Keresahan warga mencapai puncaknya pekan lalu ketika ratusan penduduk mendatangi rumah tersebut dan menuntut penghentian kegiatan keagamaan di sana. Mereka meminta agar fungsi rumah dikembalikan sebagai tempat tinggal sesuai perizinan.
Ketua RT 04, Hendra, membenarkan adanya protes tersebut. Ia menjelaskan rumah tersebut telah beberapa kali digunakan untuk kegiatan keagamaan, termasuk misa yang dihadiri banyak orang.
Warga telah menegur pemilik rumah, namun kegiatan keagamaan tetap berlanjut. Mereka berharap pemerintah desa dan pihak berwenang segera bertindak.
Kepala Desa Tangkil, Ijang Sehabudin, menyatakan bahwa pemerintah desa telah melakukan mediasi. Rumah tersebut hanya berizin sebagai rumah tinggal, bukan tempat ibadah.
Meskipun telah ditegur, pemilik rumah tetap menggelar kegiatan keagamaan. Masyarakat akhirnya melakukan aksi protes karena merasa tidak dihargai.
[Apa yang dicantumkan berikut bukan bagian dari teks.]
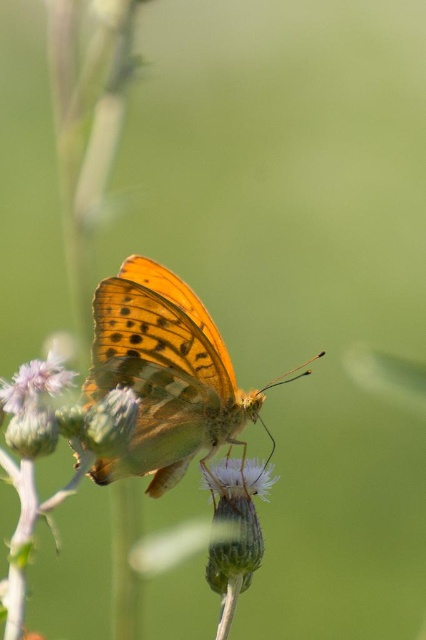
Question: Which point appears closest to the camera in this image?

Choices:
 (A) (11, 385)
 (B) (126, 388)
 (C) (230, 458)

Answer: (A)

Question: Which object is the closest to the soft purple flower at center?

Choices:
 (A) orange translucent wings at center
 (B) purple fuzzy flower at lower left

Answer: (B)

Question: Is orange translucent wings at center to the right of purple fuzzy flower at lower left from the viewer's perspective?

Choices:
 (A) yes
 (B) no

Answer: (A)

Question: Which of these objects is positioned farthest from the soft purple flower at center?

Choices:
 (A) purple fuzzy flower at lower left
 (B) orange translucent wings at center
 (C) white fuzzy flower at center

Answer: (C)

Question: Is orange translucent wings at center wider than white fuzzy flower at center?

Choices:
 (A) no
 (B) yes

Answer: (B)

Question: Does soft purple flower at center appear under purple fuzzy flower at lower left?

Choices:
 (A) yes
 (B) no

Answer: (A)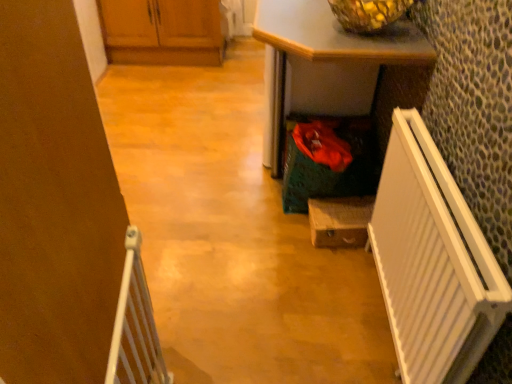
This screenshot has height=384, width=512. What are the coordinates of `vacant area that lies between wooden drawer at center, marked as the 2th cabinetry in a left-to-right arrangement, and white plastic radiator at right, acting as the first radiator starting from the right` in the screenshot? It's located at (343, 295).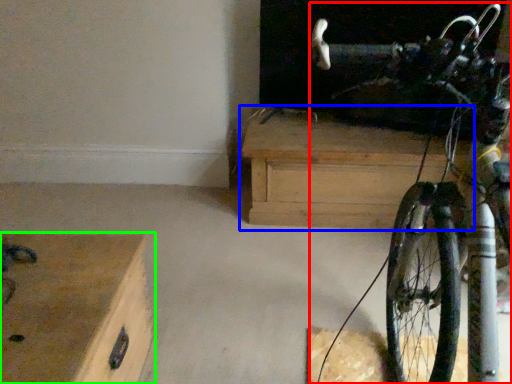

Pihak desa bersama unsur Muspika, termasuk Babinsa, Bhabinkamtibmas, Kapolsek Cidahu, dan MUI kecamatan, telah melakukan upaya pencegahan konflik tiga minggu sebelumnya. Namun, kegiatan keagamaan tetap berlangsung.
Kejadian di Cidahu menjadi pengingat pentingnya dialog, pemahaman, dan komitmen bersama untuk menjaga kerukunan antarumat beragama di Indonesia. Pencegahan konflik dan penegakan hukum yang adil sangat diperlukan untuk menciptakan lingkungan yang aman dan damai bagi semua warga.